The message in this one is that the invisible person is the chosen one, everyone is special, and if business works with rather than against the average person, we’d find utopia. You can see why I preferred the first 3/4 when it was all anti-business and anti-dumbness. Urgh!
I had successfully avoided The Lego Movie until friends went on and on …. and on about its many virtues. I’m glad I saw it and mostly agree. On the evidence of their work here, Phil Lord and Christopher Miller are pretty dazzling directors of comedy; and it’s refreshing to see an American comedy where what’s funny is not just the situation, or the lines but the style of showing itself: the play with images, narrative, point of view. It’s great to see how wit of approach makes a marvel of the banal, even basic dialogue is transformed into dazzling wit via a shift of accent and intonation: ‘He is about to be erased by the poh-leesh of nah-eel’
The Lego Movie nonetheless performs a primary ideological function which is to first articulate a dissatisfaction with what is – in this case a corporate dictatorship parents of kids might be all too familiar with — and then construct an imaginary resolution at the end to help audiences not only reconcile with the devil they know but learn to love him. As soon as Will Farrell appeared the whole message changes from ‘business is evil’ to ‘ordinary people could work together with business and wage-slaves might develop into entrepreneurs — or at least really happy workers — in order to create more business! Everyone wins and everyone is happy! We are business, business is the world, isn’t it lovely, let’s sing our love of Legoland, our land’. It’s as if someone dropped an e into the filmmakers’ kool-aid 3/4 of the way through and they started exclaiming ‘I love you’ and offering drunken hugs to that which they had previously most hated.

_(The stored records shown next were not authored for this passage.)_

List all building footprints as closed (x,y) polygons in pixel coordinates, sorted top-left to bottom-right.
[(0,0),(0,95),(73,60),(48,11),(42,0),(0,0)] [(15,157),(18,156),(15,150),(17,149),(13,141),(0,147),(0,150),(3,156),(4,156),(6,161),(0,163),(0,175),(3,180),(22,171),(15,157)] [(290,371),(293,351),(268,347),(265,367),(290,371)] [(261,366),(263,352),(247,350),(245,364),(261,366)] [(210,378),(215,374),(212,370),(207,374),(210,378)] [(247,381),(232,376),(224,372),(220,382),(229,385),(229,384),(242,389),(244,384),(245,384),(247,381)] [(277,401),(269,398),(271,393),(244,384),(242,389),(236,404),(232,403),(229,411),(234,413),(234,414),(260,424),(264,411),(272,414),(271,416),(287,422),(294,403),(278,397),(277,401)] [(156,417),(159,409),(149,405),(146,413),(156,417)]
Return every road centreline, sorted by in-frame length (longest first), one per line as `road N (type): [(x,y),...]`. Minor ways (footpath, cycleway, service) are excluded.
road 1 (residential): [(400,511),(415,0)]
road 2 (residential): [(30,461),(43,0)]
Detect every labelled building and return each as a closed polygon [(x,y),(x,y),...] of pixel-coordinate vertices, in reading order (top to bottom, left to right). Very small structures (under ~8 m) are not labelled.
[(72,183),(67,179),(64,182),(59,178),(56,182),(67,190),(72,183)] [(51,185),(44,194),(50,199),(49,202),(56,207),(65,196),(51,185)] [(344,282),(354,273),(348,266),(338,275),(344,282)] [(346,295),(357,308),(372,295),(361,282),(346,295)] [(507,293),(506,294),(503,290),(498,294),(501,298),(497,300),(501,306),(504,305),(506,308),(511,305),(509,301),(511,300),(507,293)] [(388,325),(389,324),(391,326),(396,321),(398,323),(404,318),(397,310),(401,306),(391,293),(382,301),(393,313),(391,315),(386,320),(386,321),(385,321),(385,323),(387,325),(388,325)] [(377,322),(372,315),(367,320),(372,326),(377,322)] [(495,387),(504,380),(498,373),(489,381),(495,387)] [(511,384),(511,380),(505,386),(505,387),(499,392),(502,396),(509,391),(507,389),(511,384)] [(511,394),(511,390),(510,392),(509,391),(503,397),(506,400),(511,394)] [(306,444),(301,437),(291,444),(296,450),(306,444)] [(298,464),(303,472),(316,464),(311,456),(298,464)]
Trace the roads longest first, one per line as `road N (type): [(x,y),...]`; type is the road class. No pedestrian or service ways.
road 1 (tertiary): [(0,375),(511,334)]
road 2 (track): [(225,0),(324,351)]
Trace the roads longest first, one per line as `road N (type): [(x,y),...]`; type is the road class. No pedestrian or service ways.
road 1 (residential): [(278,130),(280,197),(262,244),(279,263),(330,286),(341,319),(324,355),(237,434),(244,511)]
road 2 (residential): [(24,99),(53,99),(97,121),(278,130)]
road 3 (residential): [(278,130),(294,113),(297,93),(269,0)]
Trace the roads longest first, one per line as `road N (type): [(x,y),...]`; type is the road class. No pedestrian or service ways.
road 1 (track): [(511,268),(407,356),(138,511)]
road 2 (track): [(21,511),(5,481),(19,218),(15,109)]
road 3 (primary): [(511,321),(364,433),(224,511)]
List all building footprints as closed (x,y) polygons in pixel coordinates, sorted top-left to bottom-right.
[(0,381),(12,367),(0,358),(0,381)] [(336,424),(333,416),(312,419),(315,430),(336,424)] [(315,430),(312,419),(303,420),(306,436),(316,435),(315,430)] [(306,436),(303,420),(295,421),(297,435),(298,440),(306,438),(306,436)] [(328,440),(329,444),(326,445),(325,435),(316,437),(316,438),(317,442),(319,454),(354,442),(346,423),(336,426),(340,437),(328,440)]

Fundamentally the film is just one long advertisement for Lego of course but it is also more than that…but then again, it is very much limited by what it sets out as its primary raison d’être. Anything whose primary goal is to sell you something can’t be art partly because it doesn’t want to deal with truth, even as a partial personal expression of it. It’s out for the sell..and the sell is always some kind of con. What’s interesting about The Lego Movie is that it so fervently makes one wish this weren’t inevitably and always the case.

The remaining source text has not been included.